Salah satu serangan inflasi terburuk dalam beberapa dasawarsa telah memicu rangkaian tuntutan penjelasan, dengan rantai pasokan yang rusak, pengeluaran pemerintah yang besar, dan kenaikan upah, semua menjadi penyebabnya. Namun, lonjakan markup perusahaan merupakan penyebab potensial lain yang patut mendapat perhatian, seperti sekarang.

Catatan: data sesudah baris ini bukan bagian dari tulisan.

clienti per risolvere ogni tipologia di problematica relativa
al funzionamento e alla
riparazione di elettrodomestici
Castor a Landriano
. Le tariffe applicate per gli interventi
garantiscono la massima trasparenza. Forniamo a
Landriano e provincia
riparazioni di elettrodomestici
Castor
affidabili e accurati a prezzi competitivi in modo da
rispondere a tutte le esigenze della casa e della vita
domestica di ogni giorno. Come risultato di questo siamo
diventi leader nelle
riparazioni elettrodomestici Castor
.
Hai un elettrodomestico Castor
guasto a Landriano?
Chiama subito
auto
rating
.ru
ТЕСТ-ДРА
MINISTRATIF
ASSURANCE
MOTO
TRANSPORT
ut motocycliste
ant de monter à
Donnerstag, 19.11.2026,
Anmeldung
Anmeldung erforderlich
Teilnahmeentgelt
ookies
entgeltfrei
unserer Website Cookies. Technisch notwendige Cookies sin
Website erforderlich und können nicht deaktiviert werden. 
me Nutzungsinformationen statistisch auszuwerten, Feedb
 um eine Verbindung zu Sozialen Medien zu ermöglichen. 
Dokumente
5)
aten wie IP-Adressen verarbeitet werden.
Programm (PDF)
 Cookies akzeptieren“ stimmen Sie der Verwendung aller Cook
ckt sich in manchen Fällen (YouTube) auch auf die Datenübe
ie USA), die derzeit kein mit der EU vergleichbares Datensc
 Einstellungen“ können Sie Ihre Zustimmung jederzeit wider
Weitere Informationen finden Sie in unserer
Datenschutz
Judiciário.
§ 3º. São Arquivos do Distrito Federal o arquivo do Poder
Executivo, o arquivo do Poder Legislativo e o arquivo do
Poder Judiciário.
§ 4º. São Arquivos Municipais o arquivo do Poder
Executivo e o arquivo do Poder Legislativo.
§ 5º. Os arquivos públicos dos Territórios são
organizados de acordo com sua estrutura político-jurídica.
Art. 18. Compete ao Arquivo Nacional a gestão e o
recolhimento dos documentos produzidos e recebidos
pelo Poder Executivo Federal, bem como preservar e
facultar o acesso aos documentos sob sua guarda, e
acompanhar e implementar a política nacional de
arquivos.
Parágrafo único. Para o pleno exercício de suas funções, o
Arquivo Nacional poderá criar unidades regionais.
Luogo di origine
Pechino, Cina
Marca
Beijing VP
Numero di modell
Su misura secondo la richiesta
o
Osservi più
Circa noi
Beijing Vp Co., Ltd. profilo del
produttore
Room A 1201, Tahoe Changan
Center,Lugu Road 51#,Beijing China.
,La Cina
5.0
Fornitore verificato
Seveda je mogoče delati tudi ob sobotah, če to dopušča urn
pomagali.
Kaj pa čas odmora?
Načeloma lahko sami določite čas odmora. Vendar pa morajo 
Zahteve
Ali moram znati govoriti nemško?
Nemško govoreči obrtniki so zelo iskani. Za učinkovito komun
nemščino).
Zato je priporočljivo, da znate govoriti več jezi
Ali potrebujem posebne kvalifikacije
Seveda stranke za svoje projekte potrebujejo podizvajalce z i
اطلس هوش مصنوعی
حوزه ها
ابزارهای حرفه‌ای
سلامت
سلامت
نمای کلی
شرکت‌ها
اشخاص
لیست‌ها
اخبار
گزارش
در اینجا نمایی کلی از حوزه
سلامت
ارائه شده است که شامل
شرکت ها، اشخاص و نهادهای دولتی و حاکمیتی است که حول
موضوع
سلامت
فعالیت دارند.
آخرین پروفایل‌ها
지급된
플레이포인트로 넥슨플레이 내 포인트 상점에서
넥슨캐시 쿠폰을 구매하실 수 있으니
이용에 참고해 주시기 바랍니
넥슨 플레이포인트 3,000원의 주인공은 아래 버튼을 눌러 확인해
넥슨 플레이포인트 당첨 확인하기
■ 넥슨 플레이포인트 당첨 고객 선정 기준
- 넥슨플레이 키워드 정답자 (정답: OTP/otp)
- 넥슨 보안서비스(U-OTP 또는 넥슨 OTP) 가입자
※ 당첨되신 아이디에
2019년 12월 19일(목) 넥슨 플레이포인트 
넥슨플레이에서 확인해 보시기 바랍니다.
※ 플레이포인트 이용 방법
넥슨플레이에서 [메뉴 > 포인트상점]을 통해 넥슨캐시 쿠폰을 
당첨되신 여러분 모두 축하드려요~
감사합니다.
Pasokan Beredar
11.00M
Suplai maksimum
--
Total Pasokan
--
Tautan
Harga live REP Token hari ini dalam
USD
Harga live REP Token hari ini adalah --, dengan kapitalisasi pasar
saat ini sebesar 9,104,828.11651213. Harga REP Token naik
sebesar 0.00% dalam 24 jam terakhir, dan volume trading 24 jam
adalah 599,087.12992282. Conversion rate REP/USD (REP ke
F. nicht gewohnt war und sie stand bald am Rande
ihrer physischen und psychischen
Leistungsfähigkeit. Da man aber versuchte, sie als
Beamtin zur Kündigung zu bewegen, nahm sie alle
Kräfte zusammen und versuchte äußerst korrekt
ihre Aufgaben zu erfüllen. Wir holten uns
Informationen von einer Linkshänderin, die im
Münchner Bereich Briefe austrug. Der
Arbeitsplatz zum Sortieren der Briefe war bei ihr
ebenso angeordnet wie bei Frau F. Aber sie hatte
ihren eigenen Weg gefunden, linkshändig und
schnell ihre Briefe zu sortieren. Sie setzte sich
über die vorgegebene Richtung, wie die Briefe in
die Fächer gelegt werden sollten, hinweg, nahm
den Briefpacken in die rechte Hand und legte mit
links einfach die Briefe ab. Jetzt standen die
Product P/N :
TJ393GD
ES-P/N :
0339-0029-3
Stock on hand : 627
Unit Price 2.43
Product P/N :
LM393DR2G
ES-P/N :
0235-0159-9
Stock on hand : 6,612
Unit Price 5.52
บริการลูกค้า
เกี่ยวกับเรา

Margin melonjak di tahun-tahun awal pandemi, dan telah menentang konvensi dengan berada di titik yang tinggi secara historis sejak saat itu. Hal tersebut menimbulkan dua pertanyaan kunci: Apakah laba yang lebih besar membantu mempertahankan inflasi, dan jika demikian, apa yang harus dilakukan? Ini adalah bagian dari perdebatan yang lebih luas tentang apakah jenis tekanan harga yang berbeda memerlukan alat yang berbeda pula untuk mengatasinya, alih-alih satu jenis tanggapan untuk tingkat suku bunga yang lebih tinggi.
Sebagian besar peserta survei MLIV Pulse berpandangan bahwa pengetatan moneter oleh bank sentral merupakan respons yang tepat terhadap kenaikan harga yang digerakkan oleh laba. Sekitar seperempatnya tidak setuju, dan menawarkan solusi alternatif termasuk penggunaan tarif pajak perusahaan terhadap para pengungkit harga, dan aturan anti-monopoli yang lebih ketat.